==== DATA UNDER STUDY

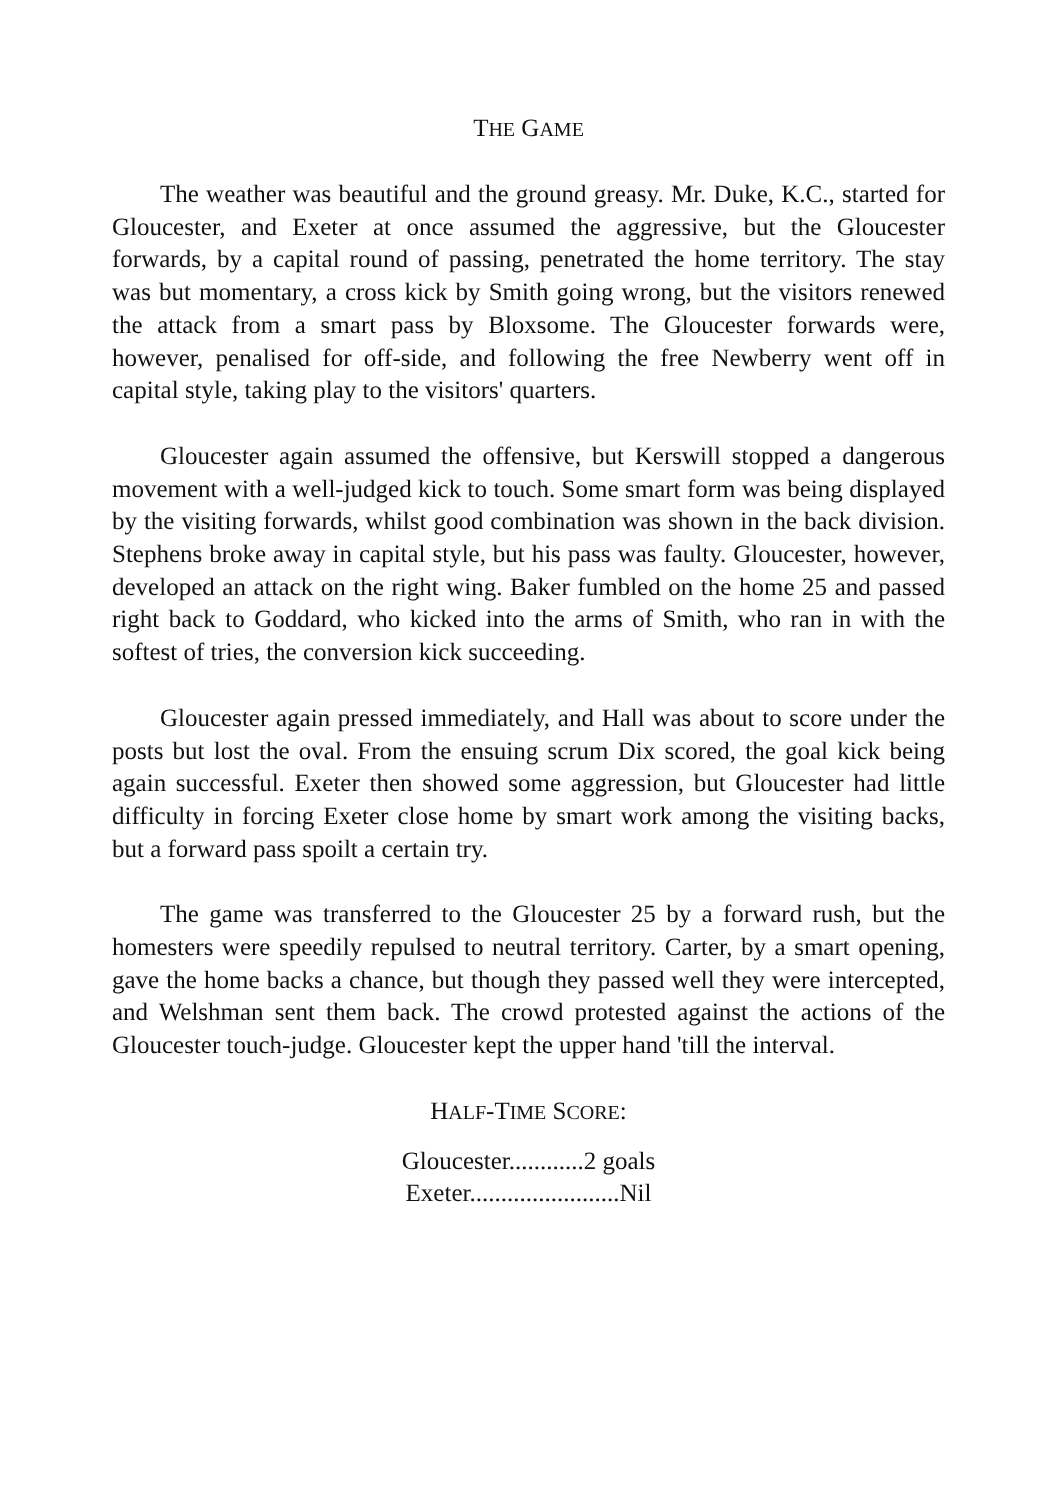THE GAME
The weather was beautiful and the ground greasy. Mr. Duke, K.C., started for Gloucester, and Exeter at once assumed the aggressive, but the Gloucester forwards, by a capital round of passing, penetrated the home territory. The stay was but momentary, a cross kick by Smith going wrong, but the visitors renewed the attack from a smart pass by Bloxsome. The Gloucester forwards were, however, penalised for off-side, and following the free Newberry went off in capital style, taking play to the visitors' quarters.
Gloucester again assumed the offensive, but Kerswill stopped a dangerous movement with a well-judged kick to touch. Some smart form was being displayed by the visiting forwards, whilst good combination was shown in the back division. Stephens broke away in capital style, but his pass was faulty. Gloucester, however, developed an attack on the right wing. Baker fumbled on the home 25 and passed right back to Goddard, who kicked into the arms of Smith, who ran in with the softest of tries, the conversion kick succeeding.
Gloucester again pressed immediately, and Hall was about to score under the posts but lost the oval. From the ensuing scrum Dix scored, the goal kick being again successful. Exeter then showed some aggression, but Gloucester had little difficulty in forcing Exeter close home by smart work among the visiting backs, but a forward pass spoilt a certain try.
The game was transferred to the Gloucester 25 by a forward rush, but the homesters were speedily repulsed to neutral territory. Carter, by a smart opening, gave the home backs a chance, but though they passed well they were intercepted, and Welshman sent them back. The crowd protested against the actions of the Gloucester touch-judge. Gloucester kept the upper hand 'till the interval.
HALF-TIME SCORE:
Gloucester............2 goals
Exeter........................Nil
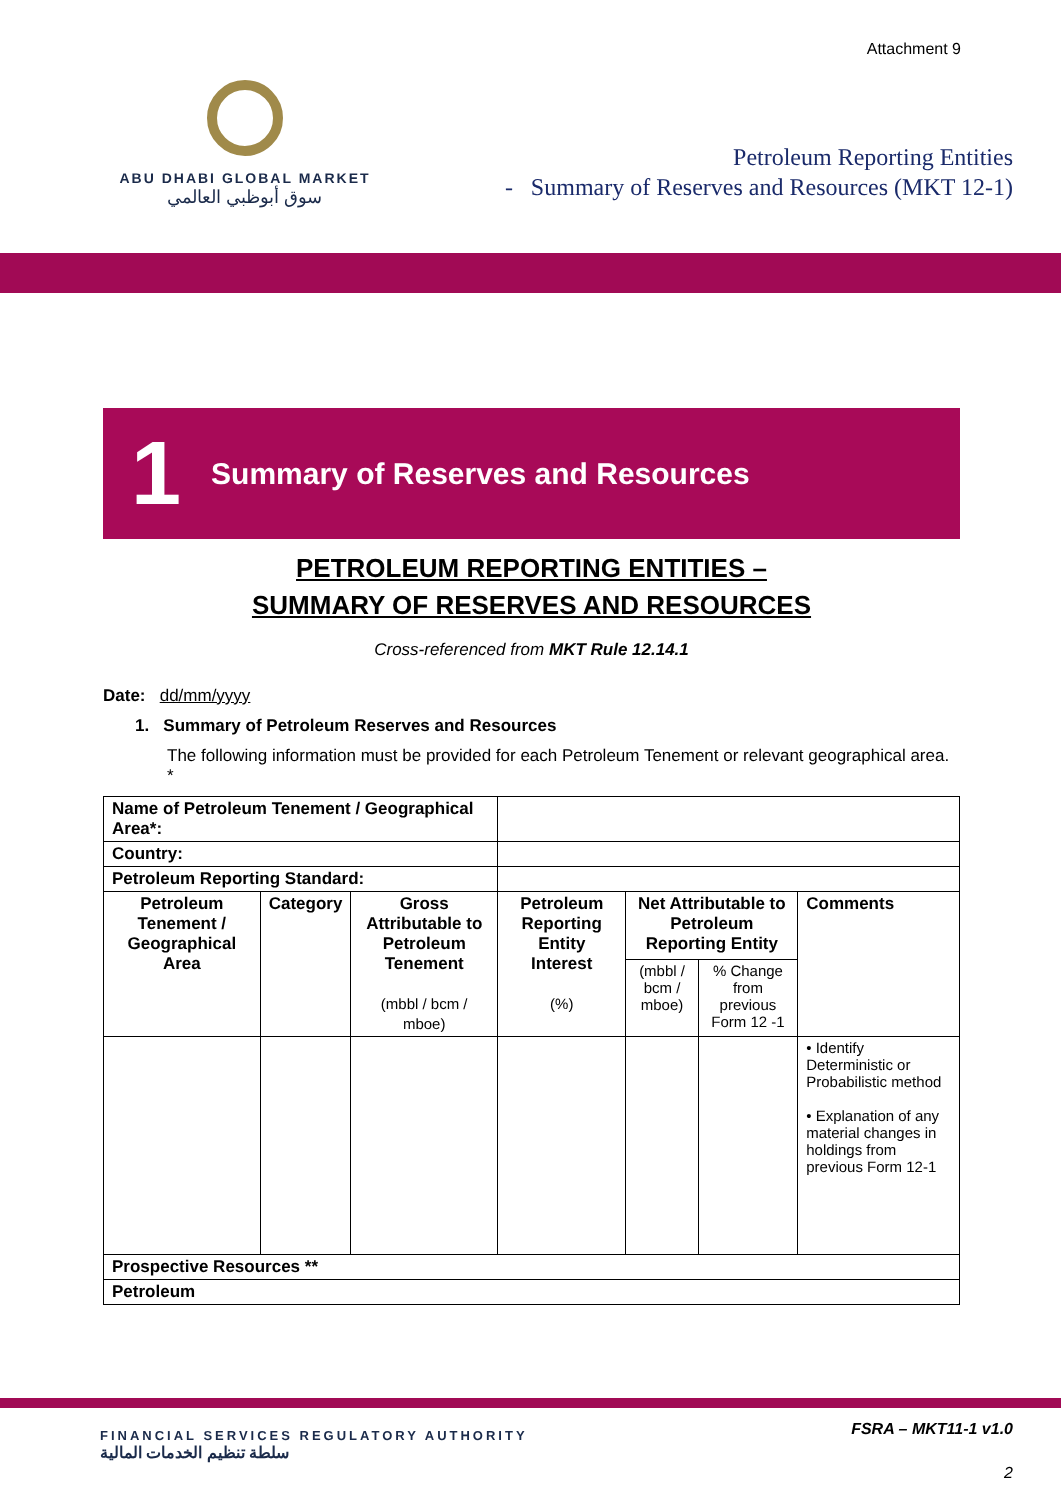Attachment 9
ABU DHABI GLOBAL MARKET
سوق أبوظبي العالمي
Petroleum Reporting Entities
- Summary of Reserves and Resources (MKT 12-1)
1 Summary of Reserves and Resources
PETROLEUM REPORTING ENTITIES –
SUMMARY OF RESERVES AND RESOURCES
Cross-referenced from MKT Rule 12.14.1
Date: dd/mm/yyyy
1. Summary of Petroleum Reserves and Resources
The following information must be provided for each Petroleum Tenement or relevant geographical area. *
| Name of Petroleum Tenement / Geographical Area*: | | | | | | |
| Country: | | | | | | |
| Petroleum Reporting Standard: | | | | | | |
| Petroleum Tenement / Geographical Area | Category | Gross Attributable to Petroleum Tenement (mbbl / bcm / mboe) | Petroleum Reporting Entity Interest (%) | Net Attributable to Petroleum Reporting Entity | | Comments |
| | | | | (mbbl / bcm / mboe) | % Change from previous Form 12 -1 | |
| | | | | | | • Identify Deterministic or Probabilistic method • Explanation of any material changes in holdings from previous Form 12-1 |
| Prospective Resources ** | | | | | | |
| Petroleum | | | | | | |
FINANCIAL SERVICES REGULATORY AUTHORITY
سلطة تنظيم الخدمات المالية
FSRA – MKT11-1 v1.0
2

========

## EXERCISE
In the listing above, find the line containing "FINANCIAL SERVICES REGULATORY AUTHORITY" and please quote exactly that line through the last one, and no other lines.

## WRITTEN REPLY
FINANCIAL SERVICES REGULATORY AUTHORITY
سلطة تنظيم الخدمات المالية
FSRA – MKT11-1 v1.0
2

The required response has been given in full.